The U.S. and its allies need to engage together in the network race. Washington should use diplomatic and economic pressure to discourage allies and partners from accepting Beijing-defined networks. At the same time, the U.S. and its allies should cooperate to build alternatives whose scale can rival China’s.

The U.S. can put Beijing on the defensive, too. China uses regulatory arbitrage to monopolize critical goods, then manipulates those monopolies to coerce other states. Rare earths and Japan offer a prime example. When tensions over the Senkaku dispute heightened in 2010, Beijing responded by cutting off Tokyo’s access to rare earth exports — a critical commodity for Japanese manufacturing, and one whose market China dominates. Washington can respond in kind. It can tailor export restrictions to target those foreign supplies most essential to Beijing. The U.S. can also rally allies and partners around preclusive purchasing efforts that would do the same.

Washington should also take advantage of the fact that China’s techno-economic strategy relies on U.S. innovation. Were the U.S. to restrict Beijing’s access to critical innovation, it would stymie the Chinese strategy. That also means credible threats to clamp down will have outsize effect on PRC planners and thinkers.

The present political environment is ripe for doing just that. Beijing’s Made in China 2025 plan sparked a justified alarm; investment and export review processes are being re-examined accordingly.

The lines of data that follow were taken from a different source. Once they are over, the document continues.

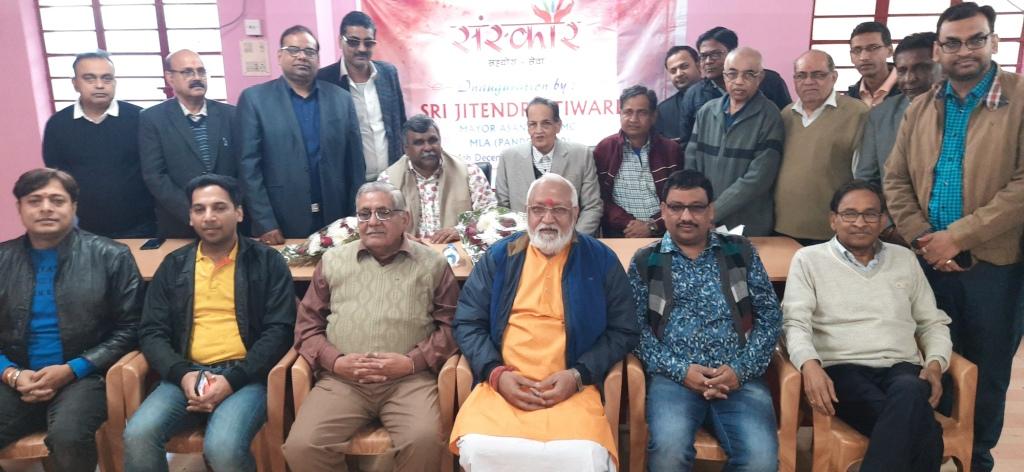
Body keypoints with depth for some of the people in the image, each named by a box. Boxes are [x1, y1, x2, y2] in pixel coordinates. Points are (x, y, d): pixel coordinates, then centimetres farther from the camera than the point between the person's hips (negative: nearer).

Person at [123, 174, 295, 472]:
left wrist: (233, 379, -14)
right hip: (186, 376, 3)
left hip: (245, 377, -3)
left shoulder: (267, 262, 4)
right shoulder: (173, 265, 14)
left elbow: (280, 330, -3)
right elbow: (152, 332, 10)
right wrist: (182, 374, -9)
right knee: (138, 435, -24)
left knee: (223, 447, -29)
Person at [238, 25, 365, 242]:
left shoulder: (341, 99, 7)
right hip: (282, 225, -2)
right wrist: (265, 224, -10)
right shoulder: (254, 98, 0)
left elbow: (355, 164, 7)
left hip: (336, 223, 2)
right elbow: (249, 166, -4)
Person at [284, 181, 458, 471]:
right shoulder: (332, 261, 15)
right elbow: (308, 323, 15)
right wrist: (334, 361, -3)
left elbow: (450, 325, 4)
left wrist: (412, 361, -10)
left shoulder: (432, 264, 8)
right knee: (301, 446, -20)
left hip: (410, 379, -2)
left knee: (424, 442, -28)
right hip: (341, 379, 2)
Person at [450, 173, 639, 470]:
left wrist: (578, 375, -6)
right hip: (503, 385, 2)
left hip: (572, 388, -1)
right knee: (478, 448, -25)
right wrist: (495, 373, -6)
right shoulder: (498, 257, 11)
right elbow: (467, 323, 9)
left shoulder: (601, 261, 8)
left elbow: (622, 331, 7)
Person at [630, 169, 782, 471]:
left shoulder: (740, 251, 13)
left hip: (738, 376, 2)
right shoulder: (645, 261, 9)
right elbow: (635, 328, 2)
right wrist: (680, 369, -10)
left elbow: (770, 316, 8)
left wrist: (741, 369, -5)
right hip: (673, 376, -1)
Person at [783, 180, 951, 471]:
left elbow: (933, 323, 22)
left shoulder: (904, 259, 20)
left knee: (909, 393, -35)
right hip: (843, 369, -3)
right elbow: (795, 322, -3)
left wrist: (935, 363, 1)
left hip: (902, 368, 4)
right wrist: (810, 365, -22)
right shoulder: (809, 259, 8)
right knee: (922, 429, -31)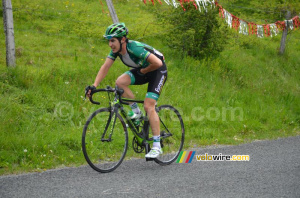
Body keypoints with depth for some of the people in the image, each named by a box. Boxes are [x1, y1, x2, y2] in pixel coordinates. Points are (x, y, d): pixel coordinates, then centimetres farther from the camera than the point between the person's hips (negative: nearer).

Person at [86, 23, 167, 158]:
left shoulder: (135, 48, -34)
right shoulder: (116, 50, -12)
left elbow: (157, 63, -36)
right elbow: (105, 67, -12)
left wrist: (144, 71, -18)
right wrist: (94, 85, -23)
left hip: (157, 71, -7)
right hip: (141, 70, 7)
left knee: (148, 106, -18)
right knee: (120, 82, -19)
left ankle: (157, 147, -13)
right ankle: (136, 112, 2)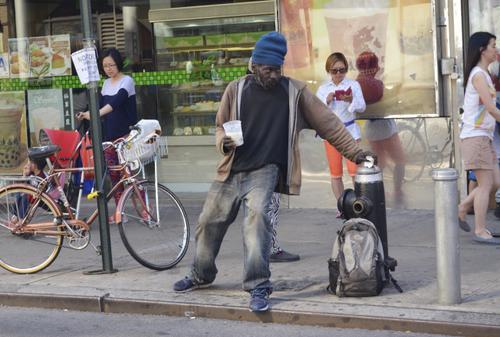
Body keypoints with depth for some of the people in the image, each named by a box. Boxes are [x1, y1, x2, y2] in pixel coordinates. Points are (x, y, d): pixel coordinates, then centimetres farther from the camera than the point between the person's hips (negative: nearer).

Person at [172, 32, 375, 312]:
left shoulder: (294, 91, -1)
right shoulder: (236, 89, 3)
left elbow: (327, 122, 3)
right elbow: (220, 126, 12)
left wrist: (354, 151, 0)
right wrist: (224, 141, -11)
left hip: (264, 170, -3)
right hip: (232, 170, 3)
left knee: (257, 215, -29)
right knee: (209, 221, 12)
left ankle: (259, 286, -25)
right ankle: (201, 276, 38)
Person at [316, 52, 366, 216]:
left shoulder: (353, 85, 2)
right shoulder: (323, 89, 6)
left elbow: (362, 107, -5)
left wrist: (351, 100, -25)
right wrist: (327, 101, -17)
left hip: (350, 130, -2)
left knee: (354, 169, -11)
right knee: (335, 173, 2)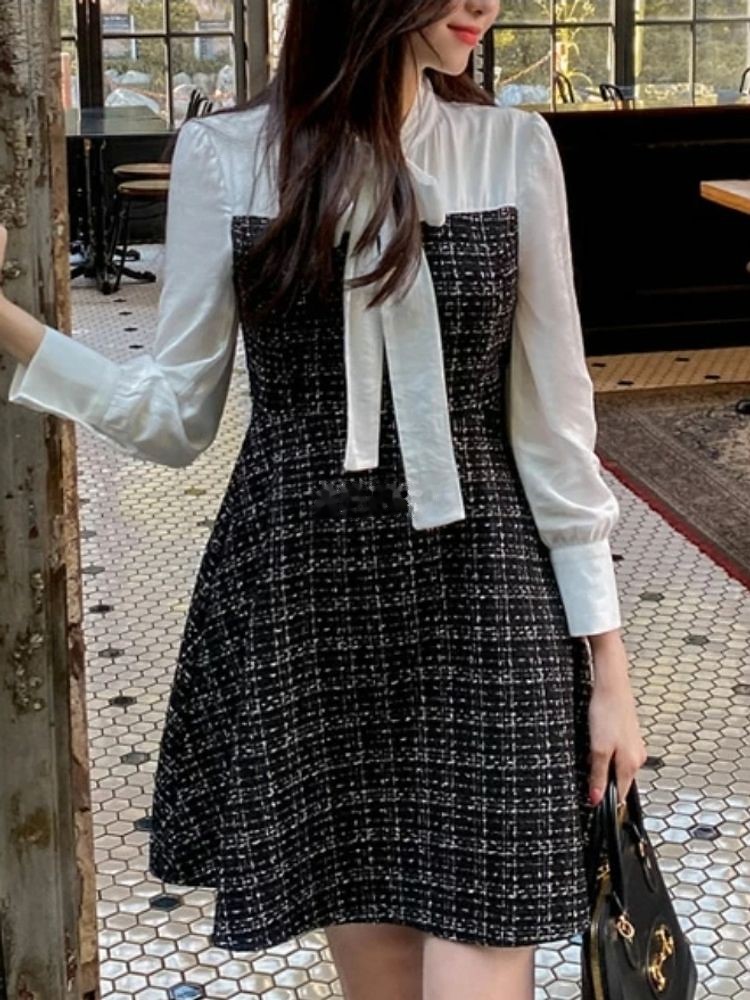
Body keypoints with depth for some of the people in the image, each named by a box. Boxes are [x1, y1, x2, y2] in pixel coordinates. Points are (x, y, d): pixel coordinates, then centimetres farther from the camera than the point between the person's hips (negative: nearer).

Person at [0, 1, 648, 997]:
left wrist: (609, 664, 2)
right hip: (299, 610, 0)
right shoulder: (223, 155, -1)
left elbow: (553, 424, 2)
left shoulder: (515, 148, 0)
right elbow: (175, 416, 1)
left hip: (480, 605, 0)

We cannot afford to waste this window of opportunity. Investment review protocols should be defined according to how and where Beijing weaponizes capital. Beijing does not just obtain U.S. technology through direct equity investments. It also employs limited partnership stakes in American funds. Those should be screened, too. And the definition of “emerging and foundational technologies” — the critical technologies that Washington must protect from Beijing’s investment because they can enduringly subvert the entire ecosystem connected to them — must account for the scope of this project. SenseTime’s investments in algorithms should be scrutinized as closely as PRC investments in aerospace. Its camera deployments should effectively be considered almost as military maneuvers.